Assessment value increases do not correlate with higher taxes, says Municipality

While property assessment values have increased in most communities in the Okanagan and Similkameen, the higher dollar amounts do not necessarily translate to higher taxes.

With the exception of Penticton, the majority of properties in the South Okanagan and Similkameen increased in value over the past year.

In Summerland, Keremeos and Oliver, values increased by an average of two per cent. In Osoyoos, the average increase was four per cent, and in Princeton, the average increase was nine per cent.

The exception was Penticton, where assessed values were, on average, three per cent lower than the year before.

READ ALSO: Property values decrease in Penticton, rise elsewhere in South Okanagan Similkameen

READ ALSO: Don’t agree on your property assessment? Here’s what to do

David Svetlichy, director of finance for the municipality of Summerland, said the assessed values are used in calculating taxes, but a higher assessed value does not necessarily mean the homeowner’s tax bill will go up.

“We use these numbers to determine what the mill rate will be,” he said.

The mill rate is a figure used as a multiplier by the municipality to calculate individual property taxes.

Svetlichy said it is possible for assessed values in a community to go up while the mill rate decreases.

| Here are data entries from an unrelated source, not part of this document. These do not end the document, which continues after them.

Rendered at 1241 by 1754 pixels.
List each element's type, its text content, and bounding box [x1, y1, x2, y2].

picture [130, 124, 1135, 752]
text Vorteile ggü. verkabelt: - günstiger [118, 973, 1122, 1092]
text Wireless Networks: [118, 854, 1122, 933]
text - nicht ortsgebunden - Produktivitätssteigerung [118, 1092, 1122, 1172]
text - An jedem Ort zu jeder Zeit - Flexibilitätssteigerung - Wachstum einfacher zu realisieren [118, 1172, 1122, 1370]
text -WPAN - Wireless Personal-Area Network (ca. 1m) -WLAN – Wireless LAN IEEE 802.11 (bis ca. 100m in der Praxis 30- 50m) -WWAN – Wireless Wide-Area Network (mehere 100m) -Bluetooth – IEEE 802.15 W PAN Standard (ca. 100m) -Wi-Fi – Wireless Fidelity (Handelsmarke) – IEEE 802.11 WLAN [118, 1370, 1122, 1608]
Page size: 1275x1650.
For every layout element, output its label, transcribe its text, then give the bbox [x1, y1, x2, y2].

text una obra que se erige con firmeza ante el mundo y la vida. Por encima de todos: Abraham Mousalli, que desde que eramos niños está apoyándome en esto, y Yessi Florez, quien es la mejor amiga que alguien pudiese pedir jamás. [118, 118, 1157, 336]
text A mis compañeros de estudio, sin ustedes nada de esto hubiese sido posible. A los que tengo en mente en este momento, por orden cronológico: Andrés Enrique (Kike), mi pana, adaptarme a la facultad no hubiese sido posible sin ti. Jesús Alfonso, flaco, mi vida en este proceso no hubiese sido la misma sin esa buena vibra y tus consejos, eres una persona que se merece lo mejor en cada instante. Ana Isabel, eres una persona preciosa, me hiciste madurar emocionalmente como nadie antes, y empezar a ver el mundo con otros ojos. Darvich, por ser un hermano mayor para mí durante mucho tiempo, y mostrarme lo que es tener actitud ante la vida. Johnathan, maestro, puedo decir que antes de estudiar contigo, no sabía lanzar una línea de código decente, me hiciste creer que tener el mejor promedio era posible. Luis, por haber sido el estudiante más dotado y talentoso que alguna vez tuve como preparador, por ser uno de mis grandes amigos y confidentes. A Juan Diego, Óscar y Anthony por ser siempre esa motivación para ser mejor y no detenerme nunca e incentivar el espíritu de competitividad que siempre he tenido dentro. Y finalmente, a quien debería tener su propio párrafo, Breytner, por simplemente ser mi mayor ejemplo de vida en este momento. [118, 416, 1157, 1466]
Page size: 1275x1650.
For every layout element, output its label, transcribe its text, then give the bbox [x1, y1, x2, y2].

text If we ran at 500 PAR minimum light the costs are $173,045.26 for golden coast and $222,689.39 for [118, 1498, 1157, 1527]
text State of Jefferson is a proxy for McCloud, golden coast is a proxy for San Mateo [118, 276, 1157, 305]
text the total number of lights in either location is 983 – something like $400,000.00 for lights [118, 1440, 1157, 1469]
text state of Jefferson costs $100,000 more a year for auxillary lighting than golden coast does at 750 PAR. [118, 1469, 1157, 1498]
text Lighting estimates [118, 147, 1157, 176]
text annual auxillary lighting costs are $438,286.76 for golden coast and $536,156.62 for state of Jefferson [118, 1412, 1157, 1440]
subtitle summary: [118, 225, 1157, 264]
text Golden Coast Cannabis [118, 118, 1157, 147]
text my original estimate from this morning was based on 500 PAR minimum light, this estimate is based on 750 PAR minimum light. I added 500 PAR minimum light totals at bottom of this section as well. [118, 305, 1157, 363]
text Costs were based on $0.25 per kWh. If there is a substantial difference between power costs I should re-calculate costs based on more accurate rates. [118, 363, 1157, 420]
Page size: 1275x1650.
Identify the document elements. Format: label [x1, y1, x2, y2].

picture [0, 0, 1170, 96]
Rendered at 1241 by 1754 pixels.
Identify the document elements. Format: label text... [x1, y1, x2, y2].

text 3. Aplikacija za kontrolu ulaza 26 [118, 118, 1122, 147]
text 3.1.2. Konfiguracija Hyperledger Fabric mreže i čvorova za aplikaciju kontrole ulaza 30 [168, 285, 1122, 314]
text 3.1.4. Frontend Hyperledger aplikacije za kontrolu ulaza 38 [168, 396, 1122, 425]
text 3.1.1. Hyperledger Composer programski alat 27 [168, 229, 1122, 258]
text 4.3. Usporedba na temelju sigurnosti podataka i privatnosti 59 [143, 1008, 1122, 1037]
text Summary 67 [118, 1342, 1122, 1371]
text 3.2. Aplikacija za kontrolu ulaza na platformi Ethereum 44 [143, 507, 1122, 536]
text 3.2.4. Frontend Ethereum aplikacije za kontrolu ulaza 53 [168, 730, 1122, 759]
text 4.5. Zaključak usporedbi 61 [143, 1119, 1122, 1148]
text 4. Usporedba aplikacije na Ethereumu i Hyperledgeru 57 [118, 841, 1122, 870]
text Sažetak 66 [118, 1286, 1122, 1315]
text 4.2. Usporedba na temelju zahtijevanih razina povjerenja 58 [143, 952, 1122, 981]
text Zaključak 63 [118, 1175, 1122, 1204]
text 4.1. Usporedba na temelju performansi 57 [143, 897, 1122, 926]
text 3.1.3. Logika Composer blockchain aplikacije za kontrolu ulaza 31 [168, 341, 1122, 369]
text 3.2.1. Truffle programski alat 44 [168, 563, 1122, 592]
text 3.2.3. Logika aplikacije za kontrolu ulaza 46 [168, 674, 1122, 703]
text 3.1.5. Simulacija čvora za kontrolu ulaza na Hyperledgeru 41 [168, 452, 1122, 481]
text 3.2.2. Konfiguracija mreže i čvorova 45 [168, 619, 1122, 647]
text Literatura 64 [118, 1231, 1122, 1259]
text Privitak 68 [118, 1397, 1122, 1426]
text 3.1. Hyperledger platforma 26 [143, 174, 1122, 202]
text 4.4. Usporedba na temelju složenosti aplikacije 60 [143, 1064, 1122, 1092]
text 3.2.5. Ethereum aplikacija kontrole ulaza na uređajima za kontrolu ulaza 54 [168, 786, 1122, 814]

“Just because assessments have gone up, that is no indication of what taxes will be,” he said.

Instead, the municipal budget is a much more important factor in determining property taxes.

If property values in a community increase while the budget remains the same, the majority of property owners would have the same tax burden as during the previous year.

The exceptions would be those whose assessment changes were higher or lower than the community averages.

Summerland’s budget has not yet been completed, but when it is, it will determine how much money the municipality will require to meet it’s expenses for the year.

Three budget meetings will be held later this month, at dates yet to be determined.

These meetings will be open to the public.

In addition, the municipality will hold an open house on Feb. 12 from 4 to 7 p.m. to discuss the upcoming budget.

In previous years, Summerland has had tax increases. In 2019, the increase was 3.5 per cent, in 2018, taxes rose by 2.75 per cent, in 2017 the increase was four per cent and in 2016 it was three per cent.

This year’s municipal budget must be completed no later than May 15, although Svetlichy expects it will be completed well before this deadline.